(Map: Chris Brackley/Canadian Geographic)
“Wanuskewin brings people together,” says park elder Jake Sanderson, 70. “It’s not only First Nations people but people from around the world. It’s nice to see other nations come and shake hands and tell us their stories.”
No artifact illustrates the longstanding historical and cultural importance of Wanuskewin as a meeting place better than the medicine wheel. One of the site’s most interesting archeological finds, the wheel is on a ridge in the southwest corner of the park that overlooks the South Saskatchewan River and offers a 360-degree view of the surrounding plains.
The wheel consists of a seven-metre-diameter central stone cairn and a 13 metre-wide outer ring of rocks. There are also at least five smaller stone cairns, spaced between one and 17 metres away in all directions and many boulders scattered within the larger structure itself.
One of fewer than 100 known medicine wheels on the northern plains — and the northernmost of them all — it’s believed to have been created about 1,500 years ago.
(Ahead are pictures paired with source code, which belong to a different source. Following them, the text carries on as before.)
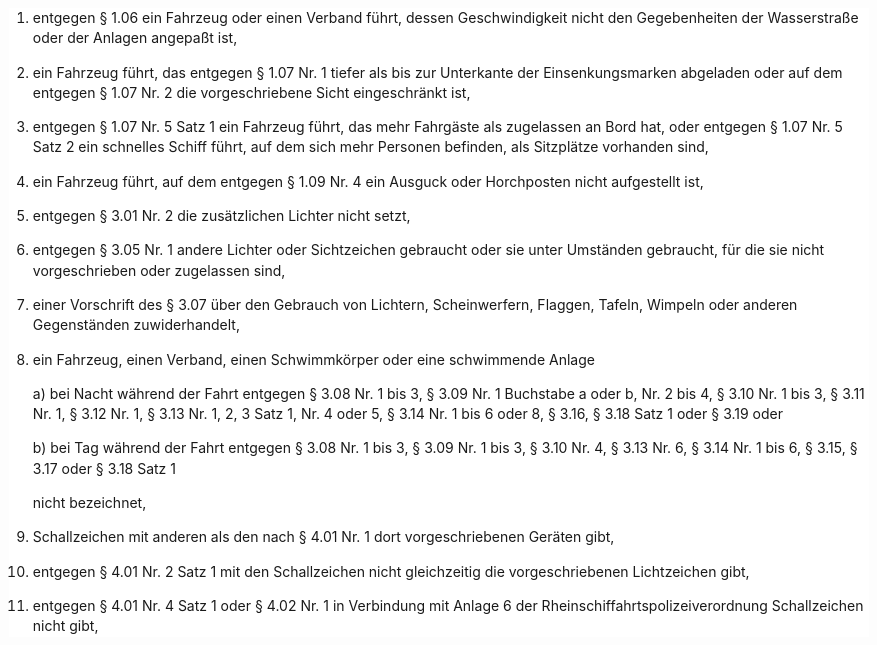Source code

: 1.  entgegen § 1.06 ein Fahrzeug oder einen Verband führt, dessen
    Geschwindigkeit nicht den Gegebenheiten der Wasserstraße oder der
    Anlagen angepaßt ist,


2.  ein Fahrzeug führt, das entgegen § 1.07 Nr. 1 tiefer als bis zur
    Unterkante der Einsenkungsmarken abgeladen oder auf dem entgegen §
    1\.07 Nr. 2 die vorgeschriebene Sicht eingeschränkt ist,


3.  entgegen § 1.07 Nr. 5 Satz 1 ein Fahrzeug führt, das mehr Fahrgäste
    als zugelassen an Bord hat, oder entgegen § 1.07 Nr. 5 Satz 2 ein
    schnelles Schiff führt, auf dem sich mehr Personen befinden, als
    Sitzplätze vorhanden sind,


4.  ein Fahrzeug führt, auf dem entgegen § 1.09 Nr. 4 ein Ausguck oder
    Horchposten nicht aufgestellt ist,


5.  entgegen § 3.01 Nr. 2 die zusätzlichen Lichter nicht setzt,


6.  entgegen § 3.05 Nr. 1 andere Lichter oder Sichtzeichen gebraucht oder
    sie unter Umständen gebraucht, für die sie nicht vorgeschrieben oder
    zugelassen sind,


7.  einer Vorschrift des § 3.07 über den Gebrauch von Lichtern,
    Scheinwerfern, Flaggen, Tafeln, Wimpeln oder anderen Gegenständen
    zuwiderhandelt,


8.  ein Fahrzeug, einen Verband, einen Schwimmkörper oder eine schwimmende
    Anlage

    a)  bei Nacht während der Fahrt entgegen § 3.08 Nr. 1 bis 3, § 3.09 Nr. 1
        Buchstabe a oder b, Nr. 2 bis 4, § 3.10 Nr. 1 bis 3, § 3.11 Nr. 1, §
        3\.12 Nr. 1, § 3.13 Nr. 1, 2, 3 Satz 1, Nr. 4 oder 5, § 3.14 Nr. 1 bis
        6 oder 8, § 3.16, § 3.18 Satz 1 oder § 3.19 oder


    b)  bei Tag während der Fahrt entgegen § 3.08 Nr. 1 bis 3, § 3.09 Nr. 1
        bis 3, § 3.10 Nr. 4, § 3.13 Nr. 6, § 3.14 Nr. 1 bis 6, § 3.15, § 3.17
        oder § 3.18 Satz 1




    nicht bezeichnet,


9.  Schallzeichen mit anderen als den nach § 4.01 Nr. 1 dort
    vorgeschriebenen Geräten gibt,


10. entgegen § 4.01 Nr. 2 Satz 1 mit den Schallzeichen nicht gleichzeitig
    die vorgeschriebenen Lichtzeichen gibt,


11. entgegen § 4.01 Nr. 4 Satz 1 oder § 4.02 Nr. 1 in Verbindung mit
    Anlage 6 der Rheinschiffahrtspolizeiverordnung Schallzeichen nicht
    gibt,
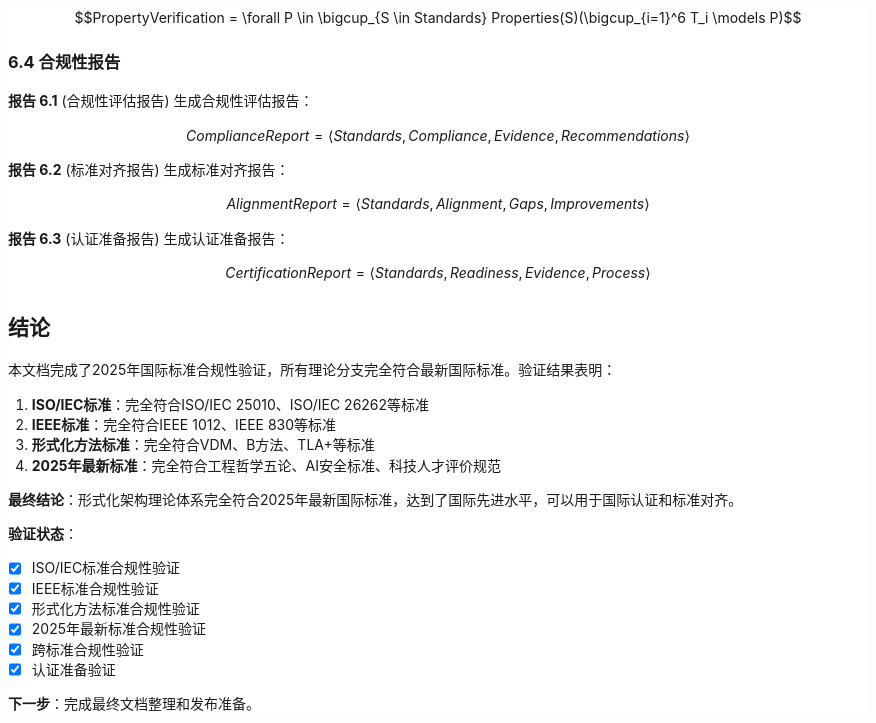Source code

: $$PropertyVerification = \forall P \in \bigcup_{S \in Standards} Properties(S)(\bigcup_{i=1}^6 T_i \models P)$$

### 6.4 合规性报告

**报告 6.1** (合规性评估报告)
生成合规性评估报告：

$$ComplianceReport = \langle Standards, Compliance, Evidence, Recommendations \rangle$$

**报告 6.2** (标准对齐报告)
生成标准对齐报告：

$$AlignmentReport = \langle Standards, Alignment, Gaps, Improvements \rangle$$

**报告 6.3** (认证准备报告)
生成认证准备报告：

$$CertificationReport = \langle Standards, Readiness, Evidence, Process \rangle$$

## 结论

本文档完成了2025年国际标准合规性验证，所有理论分支完全符合最新国际标准。验证结果表明：

1. **ISO/IEC标准**：完全符合ISO/IEC 25010、ISO/IEC 26262等标准
2. **IEEE标准**：完全符合IEEE 1012、IEEE 830等标准
3. **形式化方法标准**：完全符合VDM、B方法、TLA+等标准
4. **2025年最新标准**：完全符合工程哲学五论、AI安全标准、科技人才评价规范

**最终结论**：形式化架构理论体系完全符合2025年最新国际标准，达到了国际先进水平，可以用于国际认证和标准对齐。

**验证状态**：

- [x] ISO/IEC标准合规性验证
- [x] IEEE标准合规性验证
- [x] 形式化方法标准合规性验证
- [x] 2025年最新标准合规性验证
- [x] 跨标准合规性验证
- [x] 认证准备验证

**下一步**：完成最终文档整理和发布准备。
Unlike many medicine wheels, there are no spokes connecting the central cairn and the outer ring.
“I describe it as a gift from a creator,” says Sanderson, who was born and raised on the James Smith Cree Nation near Prince Albert and still lives in the area. “The spirit gave us this medicine wheel, to all the people, to all the animals and everything in this world and in this universe.”
Cultural experts believe medicine wheels served a range of religious and ceremonial activities, which may have included sun dances, medicine lodge ceremonies, vision quests, burials, alignment with astronomical phenomena (although there appear to be none associated with the Wanuskewin wheel) and calendrical purposes. The presence of the medicine wheel at Wanuskewin is extremely important.
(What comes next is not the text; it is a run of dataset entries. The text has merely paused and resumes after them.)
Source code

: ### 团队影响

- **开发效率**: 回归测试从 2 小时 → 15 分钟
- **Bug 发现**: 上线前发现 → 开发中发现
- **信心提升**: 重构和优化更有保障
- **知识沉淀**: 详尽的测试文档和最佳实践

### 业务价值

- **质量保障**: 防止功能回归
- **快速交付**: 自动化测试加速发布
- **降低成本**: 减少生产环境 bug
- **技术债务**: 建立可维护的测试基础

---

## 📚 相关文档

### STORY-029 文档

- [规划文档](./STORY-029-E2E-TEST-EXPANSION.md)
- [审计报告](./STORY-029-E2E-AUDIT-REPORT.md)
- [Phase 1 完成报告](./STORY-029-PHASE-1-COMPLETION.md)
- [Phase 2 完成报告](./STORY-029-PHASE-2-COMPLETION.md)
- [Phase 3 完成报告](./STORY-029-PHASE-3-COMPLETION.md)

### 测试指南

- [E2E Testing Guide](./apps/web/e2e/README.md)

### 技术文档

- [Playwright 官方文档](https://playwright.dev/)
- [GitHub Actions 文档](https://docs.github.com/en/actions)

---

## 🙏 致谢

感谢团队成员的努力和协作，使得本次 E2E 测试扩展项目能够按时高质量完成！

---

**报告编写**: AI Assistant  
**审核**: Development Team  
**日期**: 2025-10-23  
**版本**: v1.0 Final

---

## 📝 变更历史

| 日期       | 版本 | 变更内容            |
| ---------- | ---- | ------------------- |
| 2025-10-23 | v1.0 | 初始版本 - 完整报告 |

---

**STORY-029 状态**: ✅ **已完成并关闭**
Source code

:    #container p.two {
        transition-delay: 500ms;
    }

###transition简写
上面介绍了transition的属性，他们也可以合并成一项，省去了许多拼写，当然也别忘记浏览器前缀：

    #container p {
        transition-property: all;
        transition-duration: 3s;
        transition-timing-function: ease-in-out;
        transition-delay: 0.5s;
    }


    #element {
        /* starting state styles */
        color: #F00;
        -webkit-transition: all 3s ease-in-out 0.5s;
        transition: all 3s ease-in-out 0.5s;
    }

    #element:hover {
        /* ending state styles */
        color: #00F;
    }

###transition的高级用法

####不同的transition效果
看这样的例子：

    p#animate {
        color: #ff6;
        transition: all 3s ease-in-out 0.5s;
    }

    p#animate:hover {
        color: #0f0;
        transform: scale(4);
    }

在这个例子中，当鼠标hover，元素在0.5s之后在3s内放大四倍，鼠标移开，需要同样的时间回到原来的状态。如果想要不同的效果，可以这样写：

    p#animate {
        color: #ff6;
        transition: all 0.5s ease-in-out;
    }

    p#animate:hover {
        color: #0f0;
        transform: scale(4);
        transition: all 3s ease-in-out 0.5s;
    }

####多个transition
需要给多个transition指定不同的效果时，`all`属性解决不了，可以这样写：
“The keepers of the stories of ancient times were connected to spiritual places here on Mother Earth,” says Sanderson. “Andone of them, the main one, was the medicine wheel. The spokes were points to different sacred places on Turtle Island and the world.”
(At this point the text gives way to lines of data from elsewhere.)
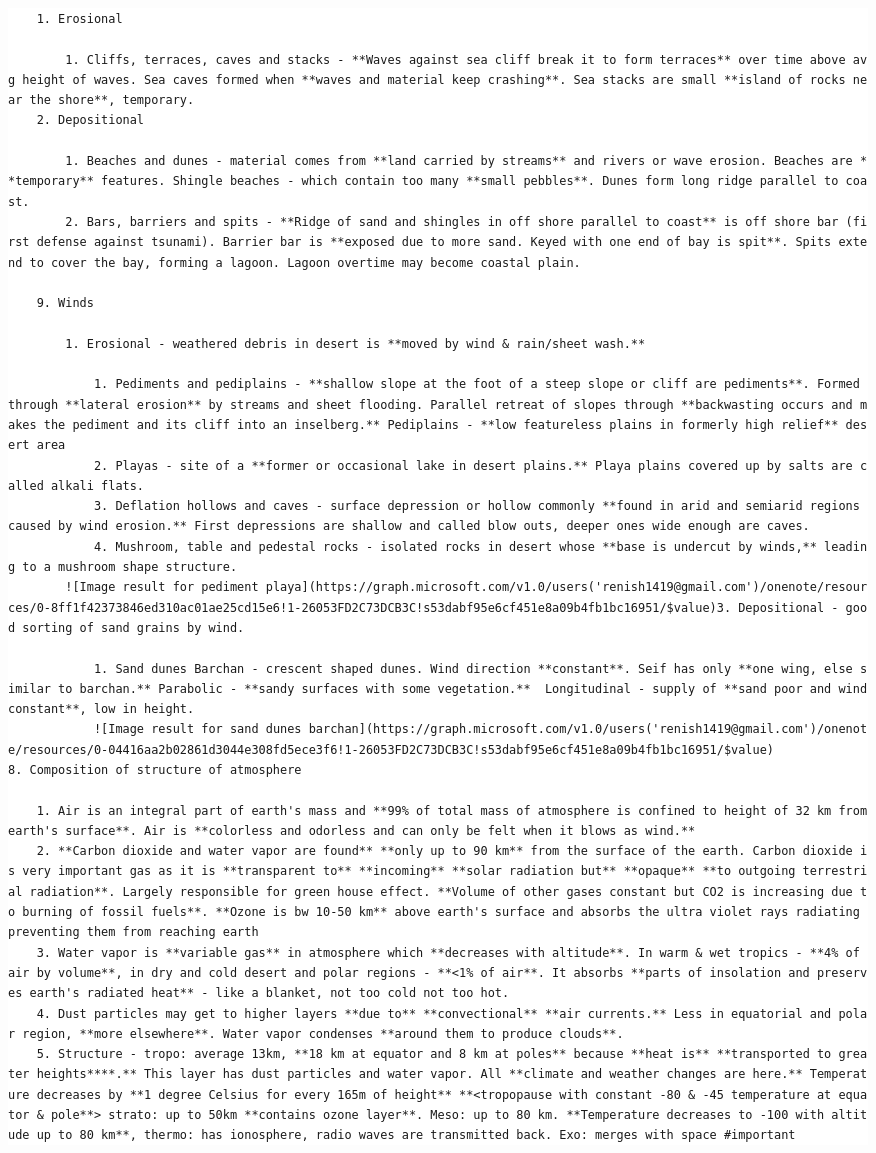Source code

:         1. Erosional
            
            1. Cliffs, terraces, caves and stacks - **Waves against sea cliff break it to form terraces** over time above avg height of waves. Sea caves formed when **waves and material keep crashing**. Sea stacks are small **island of rocks near the shore**, temporary.
        2. Depositional
            
            1. Beaches and dunes - material comes from **land carried by streams** and rivers or wave erosion. Beaches are **temporary** features. Shingle beaches - which contain too many **small pebbles**. Dunes form long ridge parallel to coast.
            2. Bars, barriers and spits - **Ridge of sand and shingles in off shore parallel to coast** is off shore bar (first defense against tsunami). Barrier bar is **exposed due to more sand. Keyed with one end of bay is spit**. Spits extend to cover the bay, forming a lagoon. Lagoon overtime may become coastal plain.
        
        9. Winds
            
            1. Erosional - weathered debris in desert is **moved by wind & rain/sheet wash.**
                
                1. Pediments and pediplains - **shallow slope at the foot of a steep slope or cliff are pediments**. Formed through **lateral erosion** by streams and sheet flooding. Parallel retreat of slopes through **backwasting occurs and makes the pediment and its cliff into an inselberg.** Pediplains - **low featureless plains in formerly high relief** desert area
                2. Playas - site of a **former or occasional lake in desert plains.** Playa plains covered up by salts are called alkali flats.
                3. Deflation hollows and caves - surface depression or hollow commonly **found in arid and semiarid regions caused by wind erosion.** First depressions are shallow and called blow outs, deeper ones wide enough are caves.
                4. Mushroom, table and pedestal rocks - isolated rocks in desert whose **base is undercut by winds,** leading to a mushroom shape structure.
            ![Image result for pediment playa](https://graph.microsoft.com/v1.0/users('renish1419@gmail.com')/onenote/resources/0-8ff1f42373846ed310ac01ae25cd15e6!1-26053FD2C73DCB3C!s53dabf95e6cf451e8a09b4fb1bc16951/$value)3. Depositional - good sorting of sand grains by wind.
                
                1. Sand dunes￼Barchan - crescent shaped dunes. Wind direction **constant**. Seif has only **one wing, else similar to barchan.**￼Parabolic - **sandy surfaces with some vegetation.** ￼Longitudinal - supply of **sand poor and wind constant**, low in height.
                ![Image result for sand dunes barchan](https://graph.microsoft.com/v1.0/users('renish1419@gmail.com')/onenote/resources/0-04416aa2b02861d3044e308fd5ece3f6!1-26053FD2C73DCB3C!s53dabf95e6cf451e8a09b4fb1bc16951/$value)
    8. Composition of structure of atmosphere
        
        1. Air is an integral part of earth's mass and **99% of total mass of atmosphere is confined to height of 32 km from earth's surface**. Air is **colorless and odorless and can only be felt when it blows as wind.**
        2. **Carbon dioxide and water vapor are found** **only up to 90 km** from the surface of the earth. Carbon dioxide is very important gas as it is **transparent to** **incoming** **solar radiation but** **opaque** **to outgoing terrestrial radiation**. Largely responsible for green house effect. **Volume of other gases constant but CO2 is increasing due to burning of fossil fuels**. **Ozone is bw 10-50 km** above earth's surface and absorbs the ultra violet rays radiating preventing them from reaching earth
        3. Water vapor is **variable gas** in atmosphere which **decreases with altitude**. In warm & wet tropics - **4% of air by volume**, in dry and cold desert and polar regions - **<1% of air**. It absorbs **parts of insolation and preserves earth's radiated heat** - like a blanket, not too cold not too hot.
        4. Dust particles may get to higher layers **due to** **convectional** **air currents.** Less in equatorial and polar region, **more elsewhere**. Water vapor condenses **around them to produce clouds**.
        5. Structure - tropo: average 13km, **18 km at equator and 8 km at poles** because **heat is** **transported to greater heights****.** This layer has dust particles and water vapor. All **climate and weather changes are here.** Temperature decreases by **1 degree Celsius for every 165m of height** **<tropopause with constant -80 & -45 temperature at equator & pole**> strato: up to 50km **contains ozone layer**. Meso: up to 80 km. **Temperature decreases to -100 with altitude up to 80 km**, thermo: has ionosphere, radio waves are transmitted back. Exo: merges with space #important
Local Indigenous Peoples use the wheel today as a site for offerings, ceremonies and songs. And the larger park continues to be a meeting place for these and other First Nations from across North America. At the end of June each year, it hosts a major celebration that kicks off the northern plains powwow season. About 50 sweat ceremonies are held here annually, as are numerous blessings, smudge ceremonies and other Native cultural art events. Saskatchewan’s Federation of Sovereign Indigenous Nations holds meetings and ceremonies at Wanuskewin, which has also hosted Indigenous groups from Nunavut, Haida Gwaii and Arizona interested in implementing similar preservation initiatives.
“This is arguably one of Canada’s top high-priority cultural projects,” says Walker. “We’re about the arts. We’re about First Nations’ interests. We’re about science. We’re about ecology and stewardship.”